L'Histoire de France racontée par les Contemporains (Tome 2/4): Extraits des Chroniques, des Mémoires et des Documents originaux, avec des sommaires et des résumés chronologiques
CONCILE DE CLERMONT.
1095.
Aussitôt que le pape Urbain fut arrivé sur le sol de notre pays, les habitants des villes, des bourgs et des campagnes l'accueillirent avec joie et se portèrent en foule à sa rencontre, car personne ne se souvenait d'avoir entendu dire que le Pape fût jamais venu visiter ces contrées. L'année 1095 s'approchait de sa fin, lorsque le Pape convoqua un concile, en fixant le lieu de sa réunion dans la ville des Arvernes, qui a changé de nom et qui s'appelle maintenant Clermont, illustrée par Sidoine, le plus éloquent des évêques. Ce concile fut d'autant plus populaire que chacun était désireux de contempler le visage et d'écouter les paroles d'un aussi grand personnage et qu'on n'avait pas l'habitude de voir; aussi, indépendamment des évêques et des abbés qui siégèrent sur les bancs les plus élevés, au nombre de quatre cents environ, selon quelques personnes qui les comptèrent, tous les hommes lettrés de la France entière et des comtés qui en font partie arrivèrent à Clermont, et l'on vit ce pape tout intelligent présider l'assemblée avec une gravité calme, une politesse mesurée, et, pour parler comme Sidoine, répondre avec une éloquence persuasive à toutes les objections qu'on lui faisait. Cet homme très-illustre écouta avec une grande bonté, qui fut bien remarquée, les interminables discours de ceux qui soutenaient devant lui leurs procès, et il eut toujours soin de traiter tout le monde également et de ne faire d'autres distinctions que celles exigées par la loi de Dieu.
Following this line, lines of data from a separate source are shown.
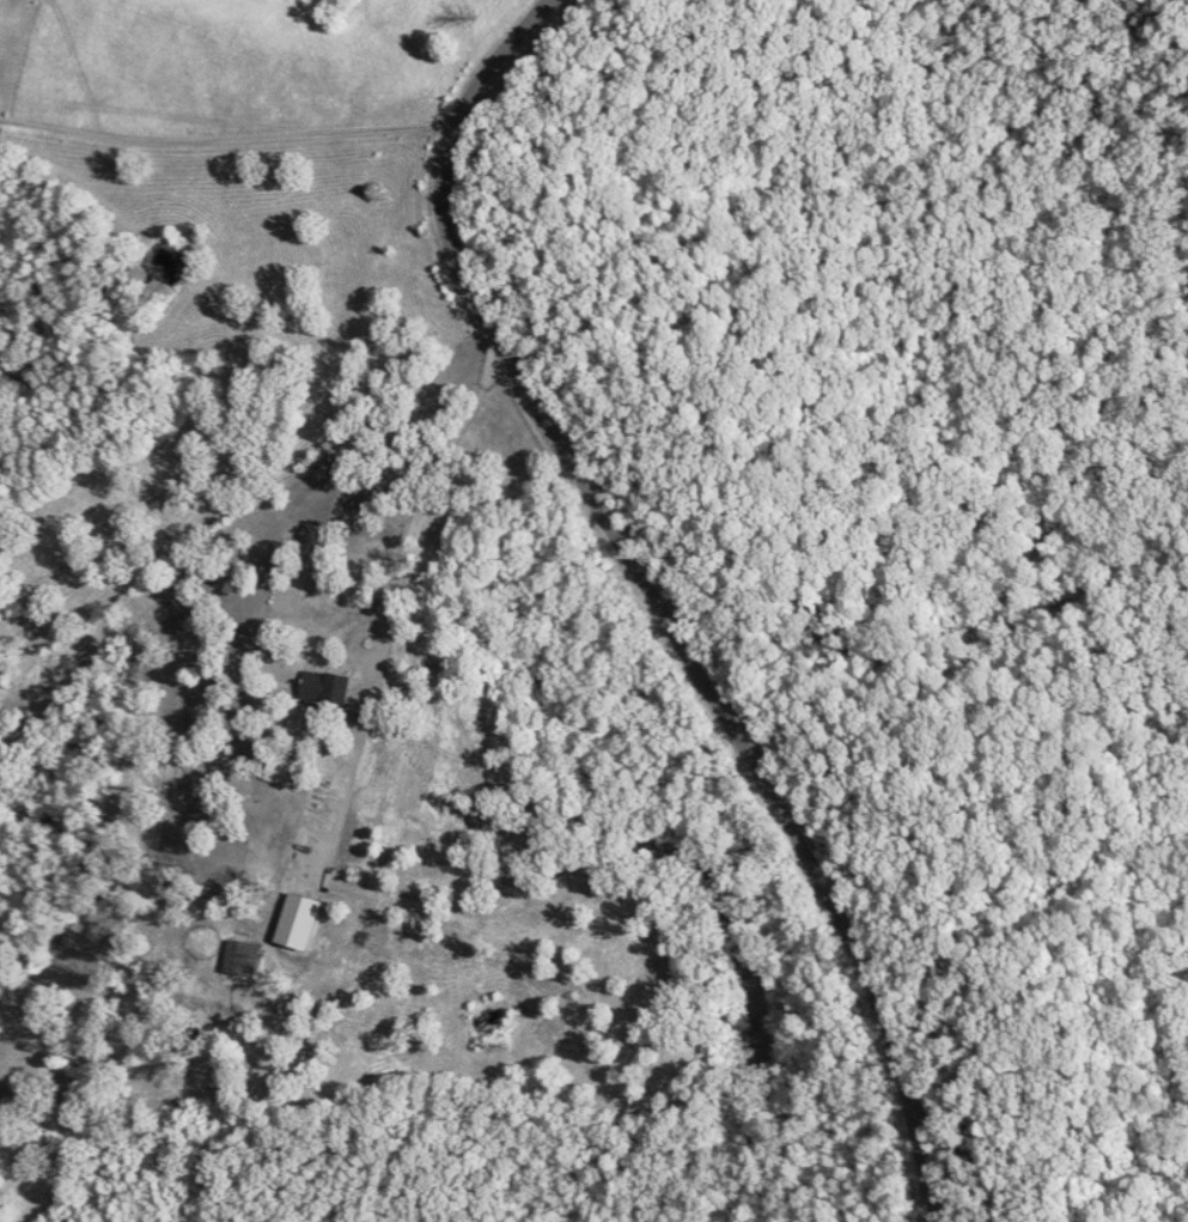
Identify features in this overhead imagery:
road: (230, 137)
road: (439, 481)
road: (657, 597)
building: (332, 688)
building: (305, 921)
building: (246, 958)
road: (977, 1160)

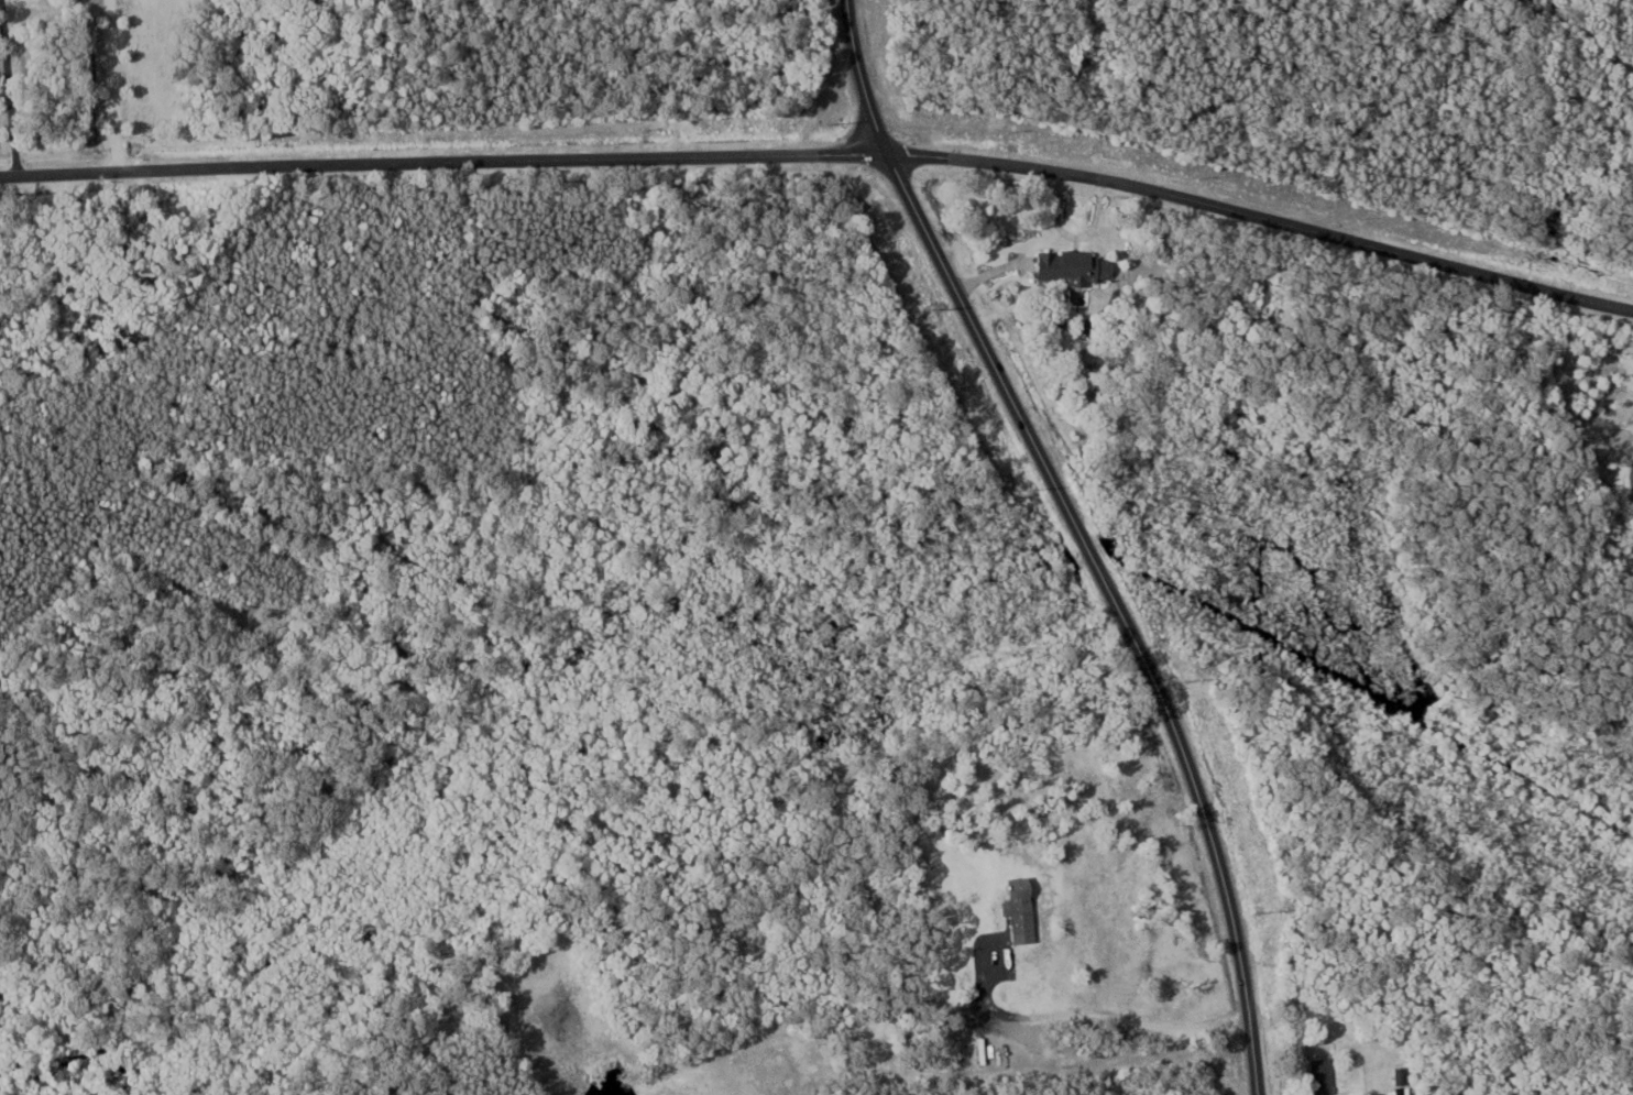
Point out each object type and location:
road: (114, 86)
road: (10, 88)
road: (825, 156)
building: (1078, 265)
road: (1082, 537)
building: (1028, 909)
road: (1093, 1012)
building: (1405, 1073)
building: (1327, 1074)

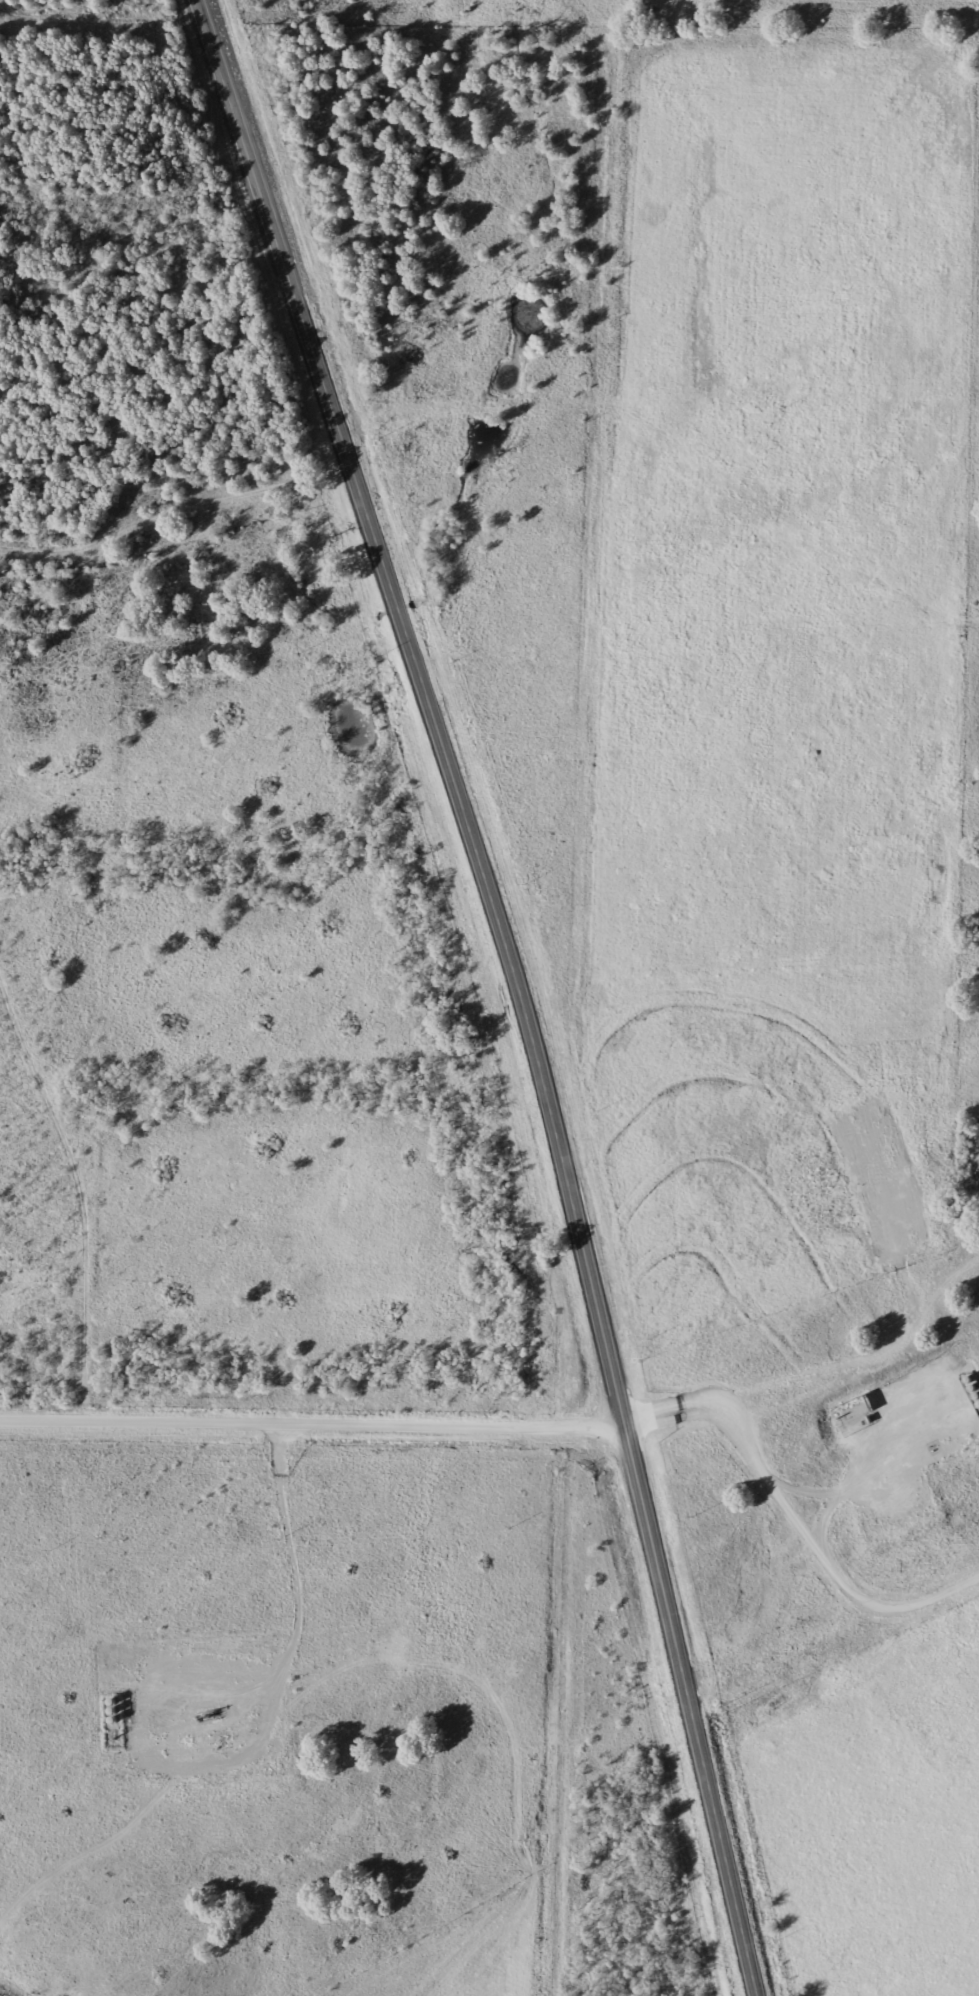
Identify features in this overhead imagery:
road: (204, 677)
road: (514, 987)
road: (313, 1421)
road: (835, 1650)

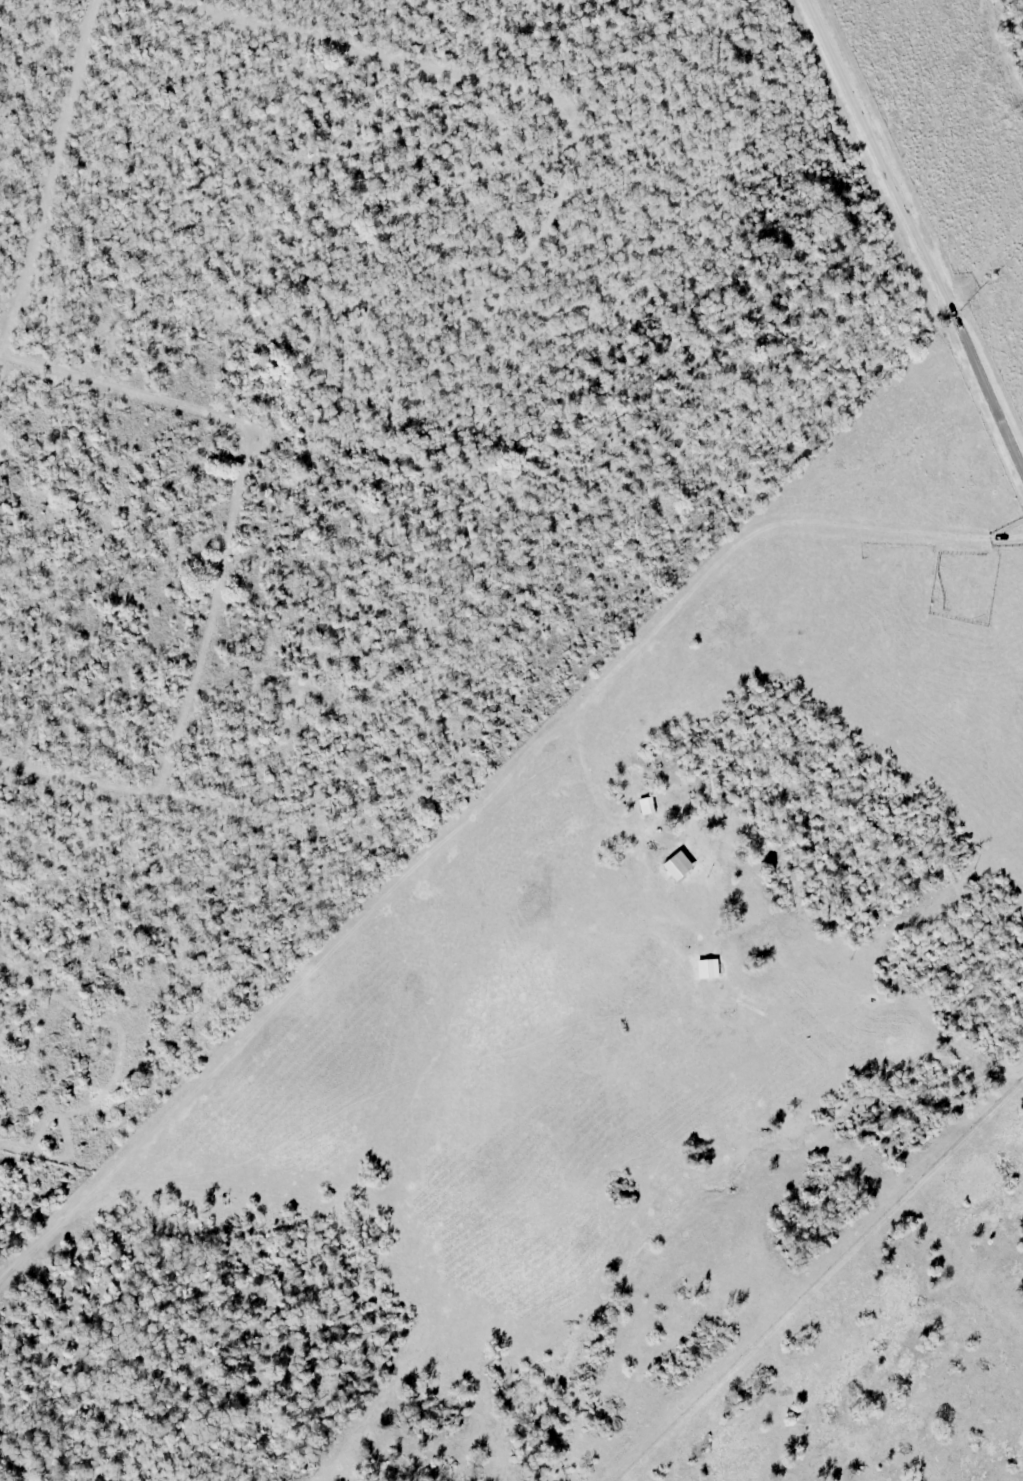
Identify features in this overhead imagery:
road: (917, 229)
building: (646, 810)
building: (665, 860)
building: (709, 968)

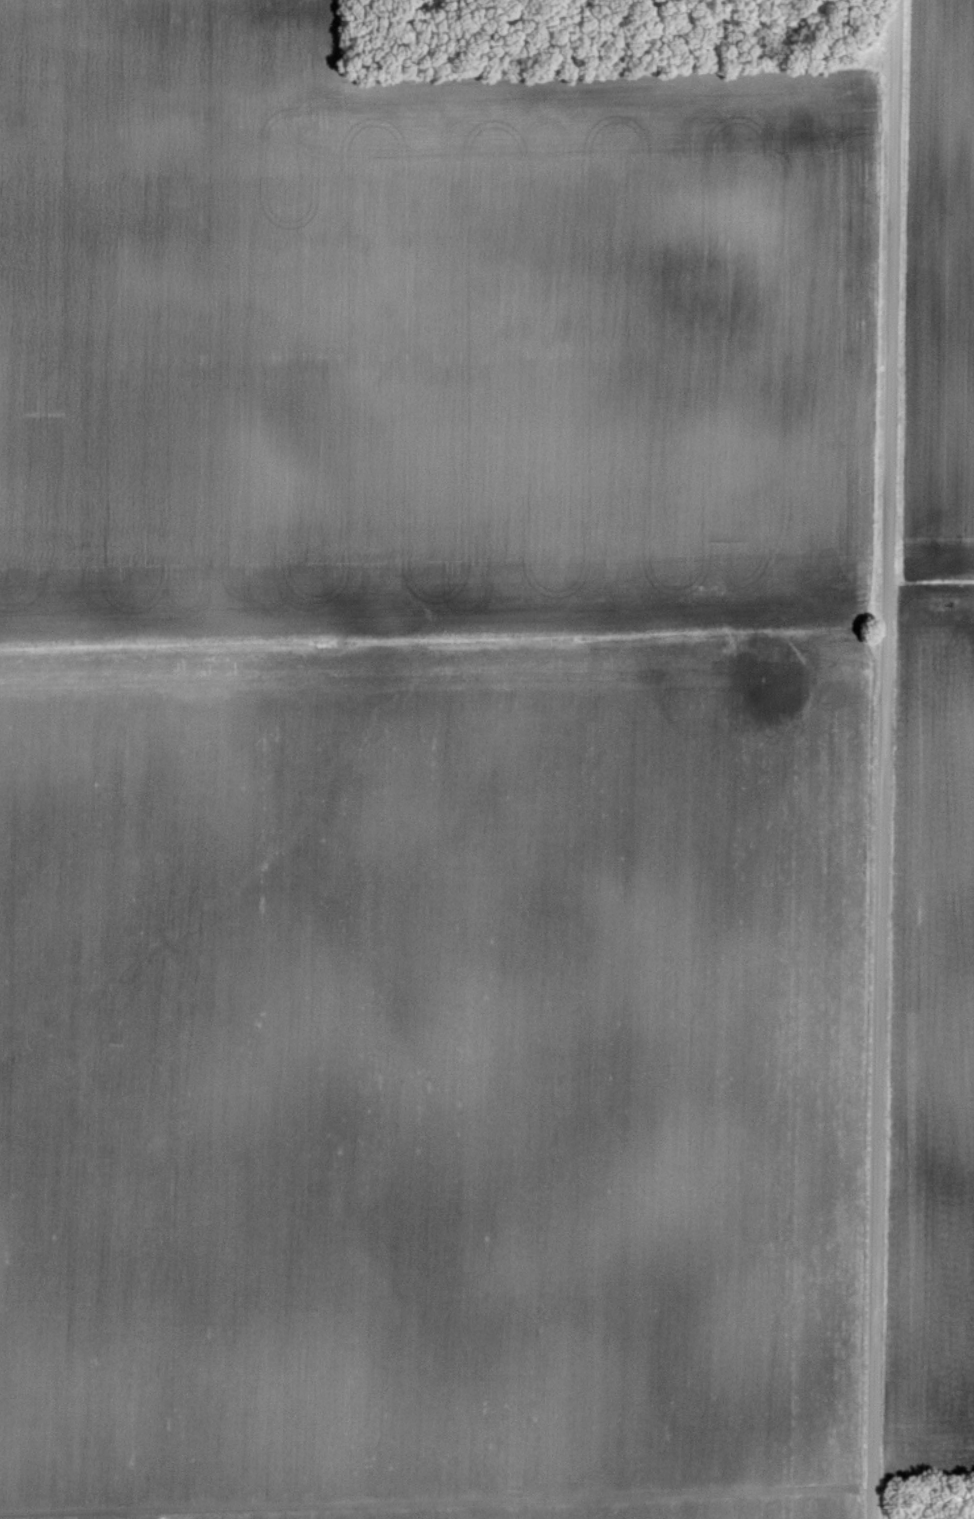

Le roi Philippe (Ier) était alors dans la trente-septième année de son règne; il avait répudié Berthe, sa femme légitime, pour épouser Bertrade, femme du comte d'Anjou. Le Pape n'hésita pas à excommunier le roi des Français, repoussa les sollicitations des grands aussi bien que les plus riches présents, et ne se laissa point intimider par la considération qu'il se trouvait en ce moment dans l'intérieur du royaume. Comme il l'avait résolu avant de venir en France, et parce que c'était le principal but de son voyage, le Pape fit à tous ceux qui assistaient au concile [80] un long discours dans lequel il fit connaître ses projets, mais dont aucun de ceux qui l'entendirent ne conserva le souvenir complet. Son éloquence était aidée par sa science littéraire, et il parlait en latin [81] avec la facilité d'un avocat qui parle sa langue maternelle [82]. Lorsque le Pape eut fini son discours, il donna l'absolution, par le pouvoir de saint Pierre, à tous ceux qui feraient le vœu d'aller en terre sainte, et la confirma en vertu de son autorité apostolique. Il établit ensuite un signe qui devait faire connaître ceux qui auraient pris cette bonne résolution, et qui leur servirait en quelque sorte comme de ceinture de chevaliers. Il voulait marquer ceux qui allaient combattre pour Dieu du sceau de la Passion du Seigneur, et il leur ordonna de coudre sur leurs habits ou leurs manteaux, un morceau d'étoffe coupé en forme de croix. Le Pape décida en outre que, si après avoir pris cette marque distinctive, ou après avoir fait son vœu publiquement, quelqu'un renonçait à cette bonne intention en cédant à de coupables regrets ou aux prières de ses parents, il serait excommunié pour toujours, à moins que, se repentant, il n'accomplît le vœu qu'il aurait honteusement refusé d'accomplir. En même temps le Pape menaça de l'excommunication tous ceux qui pendant trois ans seraient assez impies pour faire du mal aux femmes, aux enfants, et aux biens de ceux qui feraient partie de l'expédition. Enfin le Pape confia le soin de diriger l'entreprise à un homme digne des plus grands éloges, l'évèque du Puy (Adhémar de Monteil).